“What will be the physiognomy of painting, of poetry, of music, in a hundred years? No one can tell. As after the fall of Athens, of Rome, a long pause will intervene, caused by the exhausting of the means of expression, as well as the exhaustion of the means of expressions, as well as the exhaustion of the means of consciousness itself. Humanity, to rejoin the past, must invent a second naiveté, without which arts can never begin again.”
E. M. Cioran
Emil Cioran (1911–1995) was a Romanian philosopher and essayist, who published works in both Romanian and French.

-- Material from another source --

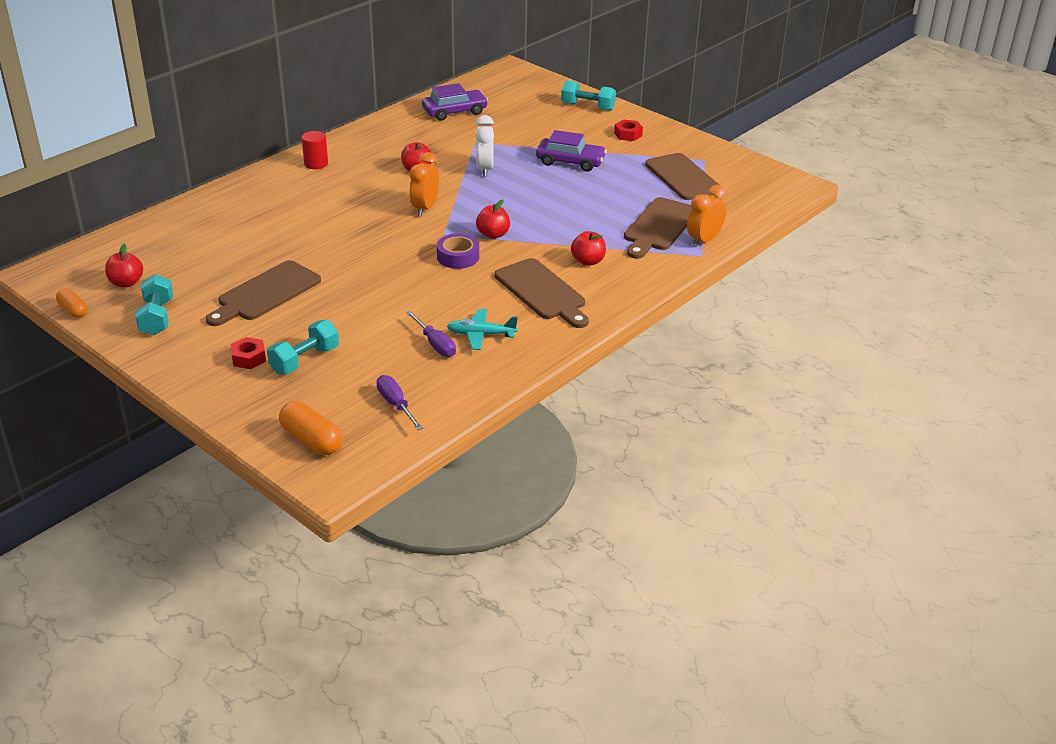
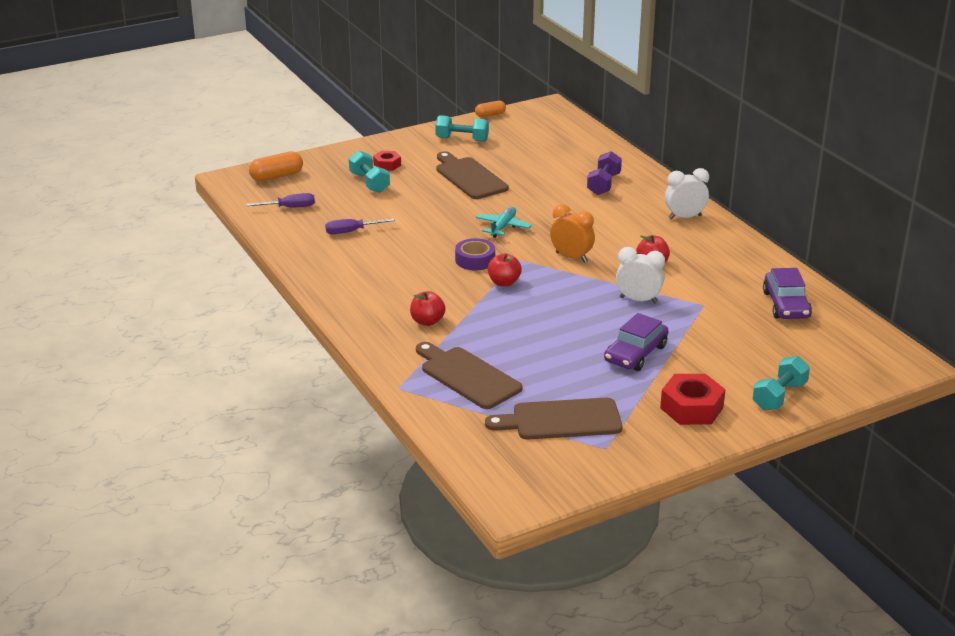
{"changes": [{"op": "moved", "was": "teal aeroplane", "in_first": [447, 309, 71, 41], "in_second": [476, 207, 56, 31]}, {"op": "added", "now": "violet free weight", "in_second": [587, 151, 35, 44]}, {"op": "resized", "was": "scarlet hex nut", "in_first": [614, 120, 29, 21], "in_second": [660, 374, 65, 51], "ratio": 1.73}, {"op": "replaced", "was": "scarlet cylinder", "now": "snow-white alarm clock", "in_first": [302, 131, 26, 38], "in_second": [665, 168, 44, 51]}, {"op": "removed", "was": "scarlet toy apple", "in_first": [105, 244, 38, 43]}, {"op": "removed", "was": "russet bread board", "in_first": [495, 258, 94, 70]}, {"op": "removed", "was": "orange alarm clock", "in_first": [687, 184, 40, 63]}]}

He studied philosophy at the University of Bucharest. In his studies, he met his lifelong friends and companions: future playwright Eugene Ionesco, future religionist Mircea Eliade, and future philosopher Constantine Noica. All of them went to a particular version of fascism.
His work has been noted for its pervasive philosophical pessimism, and frequently engages with issues of suffering, decay, and nihilism. Among his best-known works are On the Heights of Despair (1934) and The Trouble with Being Born (1973). Cioran's first French book, A Short History of Decay, was awarded the prestigious Rivarol Prize in 1950. In this era, he became friends with Paul Celan, Samuel Beckett, Gabriel Marcel, and Henri Michaux.The Latin Quarter of Paris was his permanent residence and he lived much of his life in isolation with his partner, Simone Boué.
His work has sometimes been described as decadent and misanthropic. Saint-John Perse Ciorana, however, was named Paul Valéry as the greatest French writer.